Ed oggi che cosa siamo capaci di dire? Noi come Italia? Noi come Europa? Se tu stai male e sai che si può stare meglio, non prenderesti il primo treno ad alta velocità per lasciarti tutto alle spalle ed iniziare una nuova vita? Che cosa accadeva all’inizio del Novecento ad Ellis Island, isolotto davanti a New York? Sotto la statua della libertà noi cercavamo un futuro migliore. Perché non rileggiamo i numeri di quella migrazione? “A partire dalla metà del XIX secolo milioni di persone giunsero negli Stati Uniti da ogni angolo del mondo, ma soprattutto dall'Europa. La porta d'ingresso della maggior parte di loro fu New York: tra il 1855 e il 1890 la città accolse otto milioni di migranti.” Milioni, non migliaia. Leggiamolo tutto l’articolo su Ellis Island, l'isola degli immigrati, per capire come, se c’è la volontà di affrontare un problema senza strumentalizzazioni politiche o vili preoccupazioni elettorali, la soluzione si trova.

Mentre arriviamo a destinazione e fuori sfila il verde, la bellezza, i borghi medievali, sfilano anche le notizie date in pasto ai passeggeri come noccioline: i 2000 migranti che affollano l’hotspot di Lampedusa, il “problema” al quale sembra che nessuno riesca a trovare una soluzione: politici nostrani, politici europei, riunioni, tavoli, tanta materia grigia che dovrebbe occupare una posizione per affrontare un “problema” che potrebbe essere risolto con l’accordo, con la mediazione, con l’intelligenza, con gesti concreti. Anche piccoli, come quello della signora che l’altra mattina ha chiamato la trasmissione di Radio3 ‘Prima pagina’ per dire che lei, di sua spontanea iniziativa, sta ospitando una famiglia irachena, e che sarebbe tanto bello se il Governo potesse finanziare programmi di accoglienza come quello messo in pratica dalla signora generosa e di buon cuore senza leggi né decreti sicurezza.

Dove sei, Italia? Dove sei, Europa? Abbiamo ancora un’etica? Crediamo ancora nella nostra Costituzione? Crediamo davvero che siamo tutti un’umanità unica e che non ci si salva da soli? Possibile che siamo capaci di trasformare un dramma così complesso in notiziole di cronaca che non fanno altro che alimentare razzismi, incomprensioni ed intolleranze?

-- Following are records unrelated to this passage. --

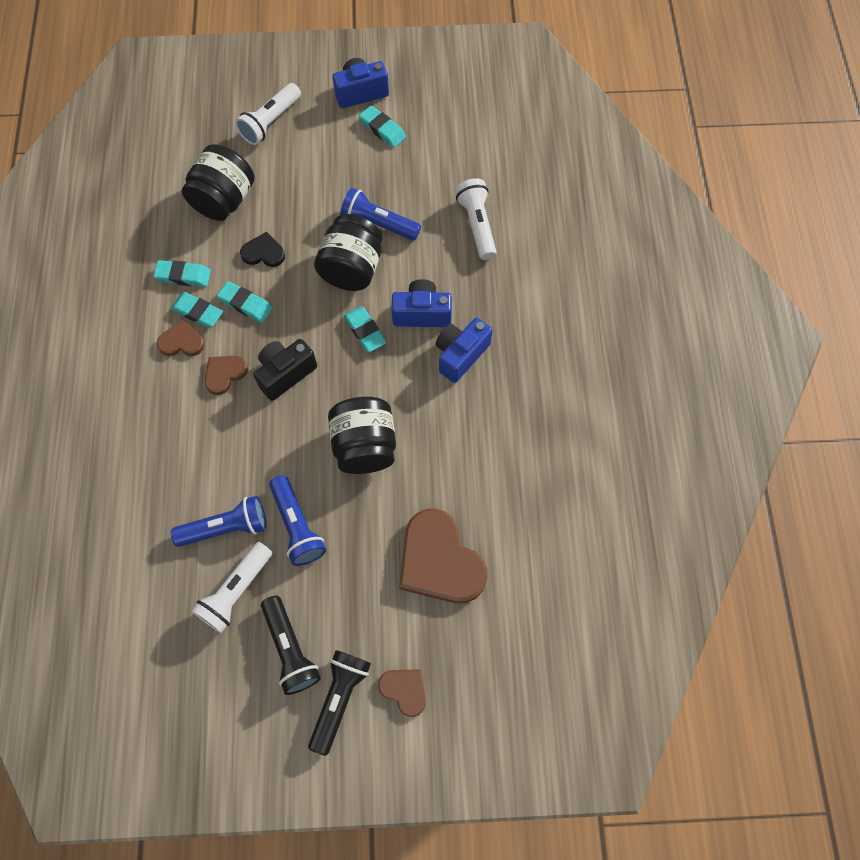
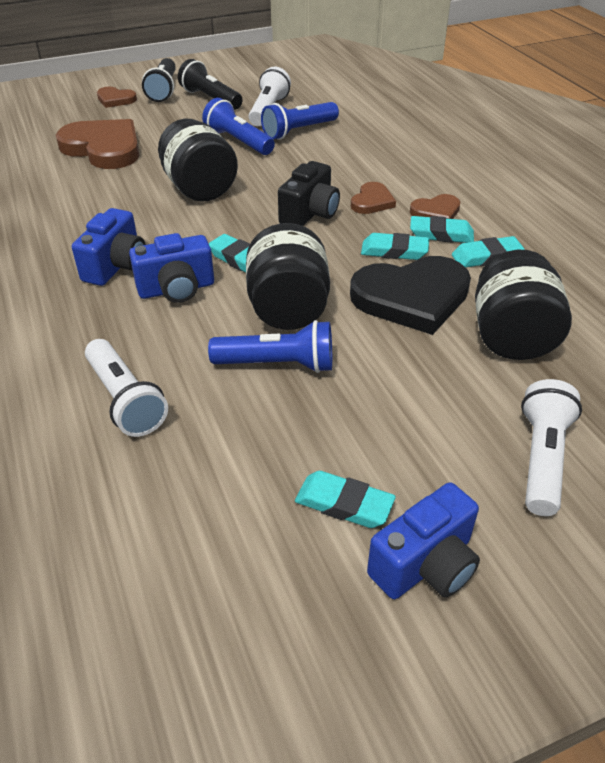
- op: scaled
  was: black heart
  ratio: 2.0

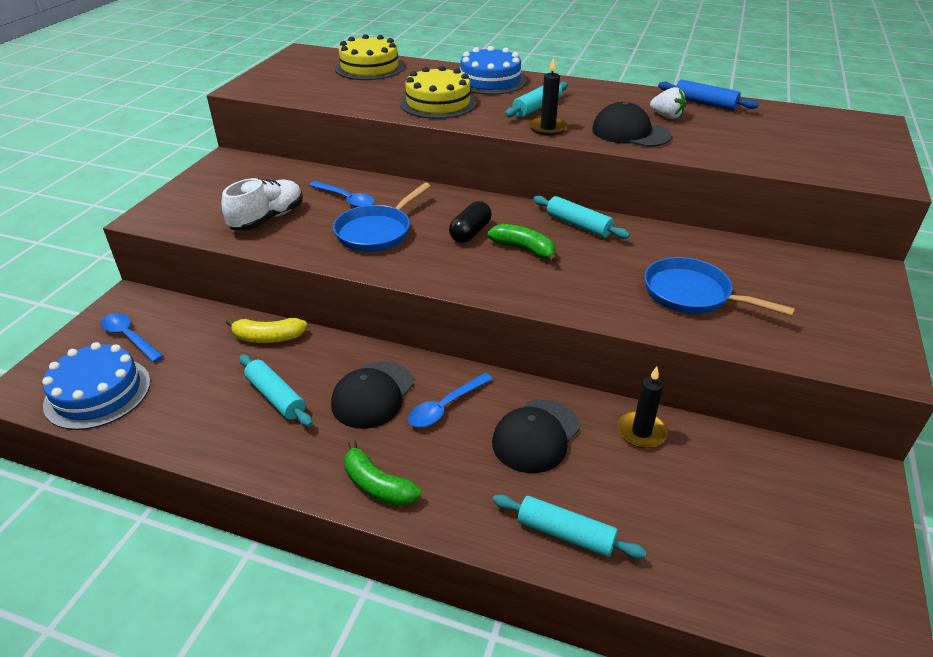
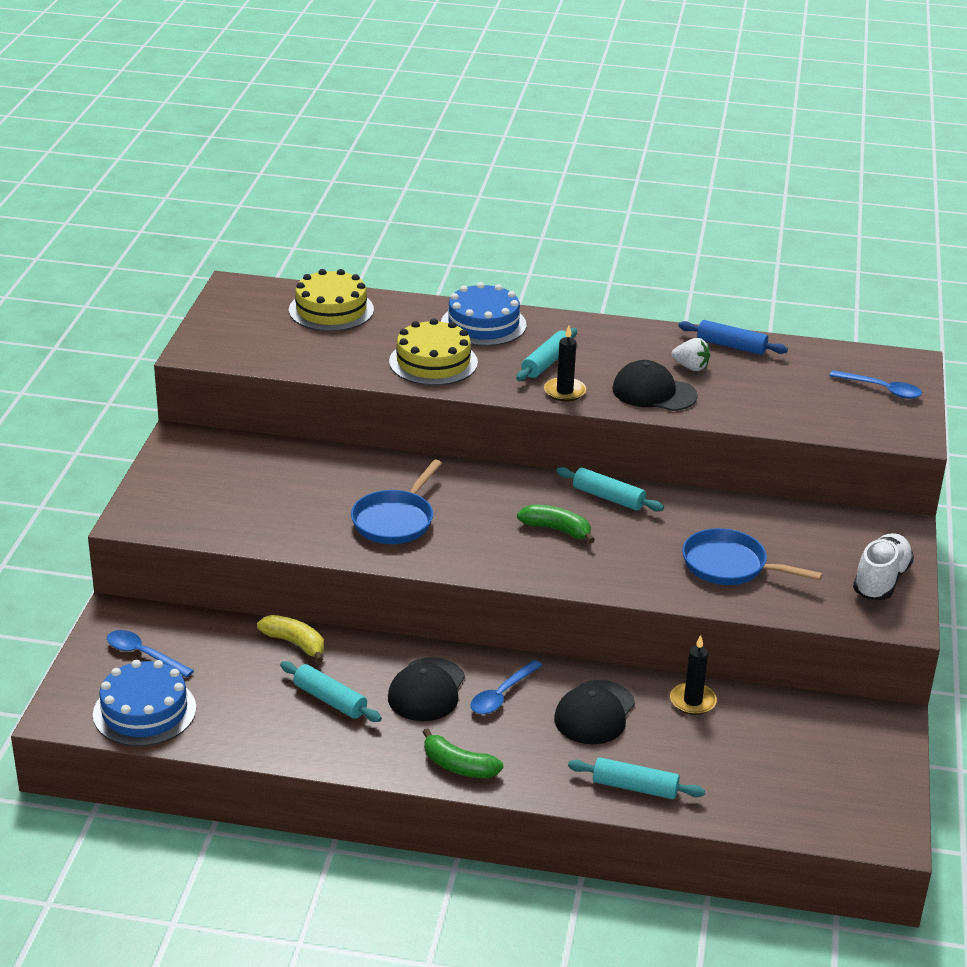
- op: rotated
  was: yellow banana
  clockwise: -135
- op: shifted
  was: blue spoon (no. 2 from left in the first image)
  now: blue spoon (no. 3 from left)
- op: shifted
  was: white shoe
- op: gone
  was: black capsule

“Informiamo i gentili passeggeri che siamo in attesa dell'autorizzazione alla ripresa della corsa”, dice la voce asettica dal treno. Mi viene in mente per contrasto la voce potente di padre Alex Zanottelli, missionario e profeta tuonante dei nostri tempi, che chiedeva proprio l’anno scorso più attenzione per le notizie dall’Africa, continente sfruttato ma dimenticato da noi che viviamo in questa parte fortunata del pianeta. Tutti noi dovremmo leggere Fratellino per non omologarci al pensiero dominante e continuare a comprendere sempre meglio il mondo in cui viviamo. Grazie a papa Francesco per aver suggerito questa lettura durante la conferenza stampa di rientro dalla Gmg di Lisbona, lo scorso 6 agosto.

Stiamo arrivando e un signore si lamenta perché dice che hanno speso milioni di euro per far viaggiare questo treno a 100 all'ora invece che a 300. In Africa il regno del terrore, spari, fucili, crimini contro l’umanità che forse non avranno mai tribunali a giudicarli; qui il lamentificio nazionale. Chi si  rimbocca le maniche o denuncia? Si accomodi, prego, ecco servita una bella carbonara al granchio blu.